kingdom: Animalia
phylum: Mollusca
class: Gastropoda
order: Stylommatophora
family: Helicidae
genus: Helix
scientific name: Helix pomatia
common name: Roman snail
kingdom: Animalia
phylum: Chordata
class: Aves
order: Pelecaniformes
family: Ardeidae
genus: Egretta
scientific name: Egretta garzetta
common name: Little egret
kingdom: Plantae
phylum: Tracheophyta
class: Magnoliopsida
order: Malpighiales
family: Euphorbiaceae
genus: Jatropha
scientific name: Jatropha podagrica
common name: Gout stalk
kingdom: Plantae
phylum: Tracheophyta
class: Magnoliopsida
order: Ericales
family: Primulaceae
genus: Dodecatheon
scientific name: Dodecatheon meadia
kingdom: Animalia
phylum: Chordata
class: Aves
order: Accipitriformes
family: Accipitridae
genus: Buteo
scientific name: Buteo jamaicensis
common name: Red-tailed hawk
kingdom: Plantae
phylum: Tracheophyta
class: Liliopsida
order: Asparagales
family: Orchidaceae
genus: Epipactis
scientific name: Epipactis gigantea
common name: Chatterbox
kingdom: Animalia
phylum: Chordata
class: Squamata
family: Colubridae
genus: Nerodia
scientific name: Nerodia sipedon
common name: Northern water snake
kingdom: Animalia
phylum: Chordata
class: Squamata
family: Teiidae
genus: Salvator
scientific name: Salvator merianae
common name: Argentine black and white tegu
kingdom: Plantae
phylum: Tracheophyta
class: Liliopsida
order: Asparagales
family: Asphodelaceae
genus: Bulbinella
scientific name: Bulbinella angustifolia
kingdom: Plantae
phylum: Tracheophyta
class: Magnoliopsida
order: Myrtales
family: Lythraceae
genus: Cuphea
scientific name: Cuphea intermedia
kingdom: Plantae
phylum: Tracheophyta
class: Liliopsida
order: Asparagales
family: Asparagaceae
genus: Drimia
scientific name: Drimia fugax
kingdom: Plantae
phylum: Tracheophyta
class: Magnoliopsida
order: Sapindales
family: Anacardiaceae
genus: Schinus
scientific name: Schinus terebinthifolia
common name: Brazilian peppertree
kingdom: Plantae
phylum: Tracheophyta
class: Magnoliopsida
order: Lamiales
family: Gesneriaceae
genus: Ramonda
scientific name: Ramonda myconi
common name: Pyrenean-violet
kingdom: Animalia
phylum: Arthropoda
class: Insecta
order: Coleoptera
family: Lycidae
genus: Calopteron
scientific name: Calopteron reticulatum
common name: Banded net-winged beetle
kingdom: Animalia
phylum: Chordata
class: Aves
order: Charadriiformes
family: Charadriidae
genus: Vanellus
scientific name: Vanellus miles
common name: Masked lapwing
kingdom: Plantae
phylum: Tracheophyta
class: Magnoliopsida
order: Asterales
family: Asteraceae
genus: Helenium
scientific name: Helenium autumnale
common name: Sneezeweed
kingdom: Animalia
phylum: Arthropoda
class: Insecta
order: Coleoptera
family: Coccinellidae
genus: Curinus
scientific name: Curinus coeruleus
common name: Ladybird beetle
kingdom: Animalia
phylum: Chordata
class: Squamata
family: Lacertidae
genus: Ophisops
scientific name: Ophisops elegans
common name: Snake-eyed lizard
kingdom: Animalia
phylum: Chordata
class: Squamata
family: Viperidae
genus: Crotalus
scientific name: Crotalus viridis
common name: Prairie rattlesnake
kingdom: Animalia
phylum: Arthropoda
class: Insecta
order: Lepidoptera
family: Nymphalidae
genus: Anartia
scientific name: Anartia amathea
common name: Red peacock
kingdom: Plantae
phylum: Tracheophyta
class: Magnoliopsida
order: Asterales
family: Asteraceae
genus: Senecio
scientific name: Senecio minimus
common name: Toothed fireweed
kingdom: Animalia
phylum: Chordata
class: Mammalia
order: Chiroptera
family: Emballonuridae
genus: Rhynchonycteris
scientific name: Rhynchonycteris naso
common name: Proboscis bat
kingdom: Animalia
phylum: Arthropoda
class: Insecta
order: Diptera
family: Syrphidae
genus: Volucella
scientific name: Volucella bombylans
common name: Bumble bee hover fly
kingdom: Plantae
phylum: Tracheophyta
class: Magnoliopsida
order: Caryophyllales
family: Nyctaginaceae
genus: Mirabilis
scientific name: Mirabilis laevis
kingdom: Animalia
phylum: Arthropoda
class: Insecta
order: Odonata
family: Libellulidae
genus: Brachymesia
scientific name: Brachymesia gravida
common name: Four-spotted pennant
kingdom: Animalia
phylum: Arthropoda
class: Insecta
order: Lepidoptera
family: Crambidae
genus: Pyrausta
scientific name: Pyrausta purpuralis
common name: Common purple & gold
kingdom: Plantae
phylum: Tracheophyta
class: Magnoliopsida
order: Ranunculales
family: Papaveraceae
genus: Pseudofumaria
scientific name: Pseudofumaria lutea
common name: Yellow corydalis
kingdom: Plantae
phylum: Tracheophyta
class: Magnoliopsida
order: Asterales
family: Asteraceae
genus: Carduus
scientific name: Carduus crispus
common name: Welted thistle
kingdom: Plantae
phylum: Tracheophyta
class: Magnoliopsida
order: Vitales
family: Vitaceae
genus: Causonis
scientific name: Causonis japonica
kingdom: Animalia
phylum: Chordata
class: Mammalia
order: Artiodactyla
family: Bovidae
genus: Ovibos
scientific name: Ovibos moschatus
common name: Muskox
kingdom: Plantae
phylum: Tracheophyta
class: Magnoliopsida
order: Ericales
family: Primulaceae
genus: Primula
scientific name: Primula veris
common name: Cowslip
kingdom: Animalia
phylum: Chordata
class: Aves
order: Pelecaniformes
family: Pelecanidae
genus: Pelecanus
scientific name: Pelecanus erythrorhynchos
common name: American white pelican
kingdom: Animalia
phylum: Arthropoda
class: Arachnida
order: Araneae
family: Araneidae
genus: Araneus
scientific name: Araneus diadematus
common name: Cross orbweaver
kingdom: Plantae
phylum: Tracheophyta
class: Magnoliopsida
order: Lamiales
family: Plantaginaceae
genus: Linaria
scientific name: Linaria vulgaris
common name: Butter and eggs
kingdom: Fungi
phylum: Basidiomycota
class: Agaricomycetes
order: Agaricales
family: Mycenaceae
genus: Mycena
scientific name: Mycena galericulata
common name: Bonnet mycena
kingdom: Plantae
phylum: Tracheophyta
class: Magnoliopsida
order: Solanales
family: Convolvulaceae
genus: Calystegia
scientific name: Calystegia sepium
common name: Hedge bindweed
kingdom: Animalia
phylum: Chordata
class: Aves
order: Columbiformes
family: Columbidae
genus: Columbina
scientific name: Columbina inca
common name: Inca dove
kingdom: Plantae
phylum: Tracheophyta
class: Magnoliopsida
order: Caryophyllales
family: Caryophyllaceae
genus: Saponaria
★ ★ ★ ★ ★
Problem to solve ::
Turn every line of the records above into a numbered list, skipping blank lines.

Complete response ::
1. kingdom: Animalia
2. phylum: Mollusca
3. class: Gastropoda
4. order: Stylommatophora
5. family: Helicidae
6. genus: Helix
7. scientific name: Helix pomatia
8. common name: Roman snail
9. kingdom: Animalia
10. phylum: Chordata
11. class: Aves
12. order: Pelecaniformes
13. family: Ardeidae
14. genus: Egretta
15. scientific name: Egretta garzetta
16. common name: Little egret
17. kingdom: Plantae
18. phylum: Tracheophyta
19. class: Magnoliopsida
20. order: Malpighiales
21. family: Euphorbiaceae
22. genus: Jatropha
23. scientific name: Jatropha podagrica
24. common name: Gout stalk
25. kingdom: Plantae
26. phylum: Tracheophyta
27. class: Magnoliopsida
28. order: Ericales
29. family: Primulaceae
30. genus: Dodecatheon
31. scientific name: Dodecatheon meadia
32. kingdom: Animalia
33. phylum: Chordata
34. class: Aves
35. order: Accipitriformes
36. family: Accipitridae
37. genus: Buteo
38. scientific name: Buteo jamaicensis
39. common name: Red-tailed hawk
40. kingdom: Plantae
41. phylum: Tracheophyta
42. class: Liliopsida
43. order: Asparagales
44. family: Orchidaceae
45. genus: Epipactis
46. scientific name: Epipactis gigantea
47. common name: Chatterbox
48. kingdom: Animalia
49. phylum: Chordata
50. class: Squamata
51. family: Colubridae
52. genus: Nerodia
53. scientific name: Nerodia sipedon
54. common name: Northern water snake
55. kingdom: Animalia
56. phylum: Chordata
57. class: Squamata
58. family: Teiidae
59. genus: Salvator
60. scientific name: Salvator merianae
61. common name: Argentine black and white tegu
62. kingdom: Plantae
63. phylum: Tracheophyta
64. class: Liliopsida
65. order: Asparagales
66. family: Asphodelaceae
67. genus: Bulbinella
68. scientific name: Bulbinella angustifolia
69. kingdom: Plantae
70. phylum: Tracheophyta
71. class: Magnoliopsida
72. order: Myrtales
73. family: Lythraceae
74. genus: Cuphea
75. scientific name: Cuphea intermedia
76. kingdom: Plantae
77. phylum: Tracheophyta
78. class: Liliopsida
79. order: Asparagales
80. family: Asparagaceae
81. genus: Drimia
82. scientific name: Drimia fugax
83. kingdom: Plantae
84. phylum: Tracheophyta
85. class: Magnoliopsida
86. order: Sapindales
87. family: Anacardiaceae
88. genus: Schinus
89. scientific name: Schinus terebinthifolia
90. common name: Brazilian peppertree
91. kingdom: Plantae
92. phylum: Tracheophyta
93. class: Magnoliopsida
94. order: Lamiales
95. family: Gesneriaceae
96. genus: Ramonda
97. scientific name: Ramonda myconi
98. common name: Pyrenean-violet
99. kingdom: Animalia
100. phylum: Arthropoda
101. class: Insecta
102. order: Coleoptera
103. family: Lycidae
104. genus: Calopteron
105. scientific name: Calopteron reticulatum
106. common name: Banded net-winged beetle
107. kingdom: Animalia
108. phylum: Chordata
109. class: Aves
110. order: Charadriiformes
111. family: Charadriidae
112. genus: Vanellus
113. scientific name: Vanellus miles
114. common name: Masked lapwing
115. kingdom: Plantae
116. phylum: Tracheophyta
117. class: Magnoliopsida
118. order: Asterales
119. family: Asteraceae
120. genus: Helenium
121. scientific name: Helenium autumnale
122. common name: Sneezeweed
123. kingdom: Animalia
124. phylum: Arthropoda
125. class: Insecta
126. order: Coleoptera
127. family: Coccinellidae
128. genus: Curinus
129. scientific name: Curinus coeruleus
130. common name: Ladybird beetle
131. kingdom: Animalia
132. phylum: Chordata
133. class: Squamata
134. family: Lacertidae
135. genus: Ophisops
136. scientific name: Ophisops elegans
137. common name: Snake-eyed lizard
138. kingdom: Animalia
139. phylum: Chordata
140. class: Squamata
141. family: Viperidae
142. genus: Crotalus
143. scientific name: Crotalus viridis
144. common name: Prairie rattlesnake
145. kingdom: Animalia
146. phylum: Arthropoda
147. class: Insecta
148. order: Lepidoptera
149. family: Nymphalidae
150. genus: Anartia
151. scientific name: Anartia amathea
152. common name: Red peacock
153. kingdom: Plantae
154. phylum: Tracheophyta
155. class: Magnoliopsida
156. order: Asterales
157. family: Asteraceae
158. genus: Senecio
159. scientific name: Senecio minimus
160. common name: Toothed fireweed
161. kingdom: Animalia
162. phylum: Chordata
163. class: Mammalia
164. order: Chiroptera
165. family: Emballonuridae
166. genus: Rhynchonycteris
167. scientific name: Rhynchonycteris naso
168. common name: Proboscis bat
169. kingdom: Animalia
170. phylum: Arthropoda
171. class: Insecta
172. order: Diptera
173. family: Syrphidae
174. genus: Volucella
175. scientific name: Volucella bombylans
176. common name: Bumble bee hover fly
177. kingdom: Plantae
178. phylum: Tracheophyta
179. class: Magnoliopsida
180. order: Caryophyllales
181. family: Nyctaginaceae
182. genus: Mirabilis
183. scientific name: Mirabilis laevis
184. kingdom: Animalia
185. phylum: Arthropoda
186. class: Insecta
187. order: Odonata
188. family: Libellulidae
189. genus: Brachymesia
190. scientific name: Brachymesia gravida
191. common name: Four-spotted pennant
192. kingdom: Animalia
193. phylum: Arthropoda
194. class: Insecta
195. order: Lepidoptera
196. family: Crambidae
197. genus: Pyrausta
198. scientific name: Pyrausta purpuralis
199. common name: Common purple & gold
200. kingdom: Plantae
201. phylum: Tracheophyta
202. class: Magnoliopsida
203. order: Ranunculales
204. family: Papaveraceae
205. genus: Pseudofumaria
206. scientific name: Pseudofumaria lutea
207. common name: Yellow corydalis
208. kingdom: Plantae
209. phylum: Tracheophyta
210. class: Magnoliopsida
211. order: Asterales
212. family: Asteraceae
213. genus: Carduus
214. scientific name: Carduus crispus
215. common name: Welted thistle
216. kingdom: Plantae
217. phylum: Tracheophyta
218. class: Magnoliopsida
219. order: Vitales
220. family: Vitaceae
221. genus: Causonis
222. scientific name: Causonis japonica
223. kingdom: Animalia
224. phylum: Chordata
225. class: Mammalia
226. order: Artiodactyla
227. family: Bovidae
228. genus: Ovibos
229. scientific name: Ovibos moschatus
230. common name: Muskox
231. kingdom: Plantae
232. phylum: Tracheophyta
233. class: Magnoliopsida
234. order: Ericales
235. family: Primulaceae
236. genus: Primula
237. scientific name: Primula veris
238. common name: Cowslip
239. kingdom: Animalia
240. phylum: Chordata
241. class: Aves
242. order: Pelecaniformes
243. family: Pelecanidae
244. genus: Pelecanus
245. scientific name: Pelecanus erythrorhynchos
246. common name: American white pelican
247. kingdom: Animalia
248. phylum: Arthropoda
249. class: Arachnida
250. order: Araneae
251. family: Araneidae
252. genus: Araneus
253. scientific name: Araneus diadematus
254. common name: Cross orbweaver
255. kingdom: Plantae
256. phylum: Tracheophyta
257. class: Magnoliopsida
258. order: Lamiales
259. family: Plantaginaceae
260. genus: Linaria
261. scientific name: Linaria vulgaris
262. common name: Butter and eggs
263. kingdom: Fungi
264. phylum: Basidiomycota
265. class: Agaricomycetes
266. order: Agaricales
267. family: Mycenaceae
268. genus: Mycena
269. scientific name: Mycena galericulata
270. common name: Bonnet mycena
271. kingdom: Plantae
272. phylum: Tracheophyta
273. class: Magnoliopsida
274. order: Solanales
275. family: Convolvulaceae
276. genus: Calystegia
277. scientific name: Calystegia sepium
278. common name: Hedge bindweed
279. kingdom: Animalia
280. phylum: Chordata
281. class: Aves
282. order: Columbiformes
283. family: Columbidae
284. genus: Columbina
285. scientific name: Columbina inca
286. common name: Inca dove
287. kingdom: Plantae
288. phylum: Tracheophyta
289. class: Magnoliopsida
290. order: Caryophyllales
291. family: Caryophyllaceae
292. genus: Saponaria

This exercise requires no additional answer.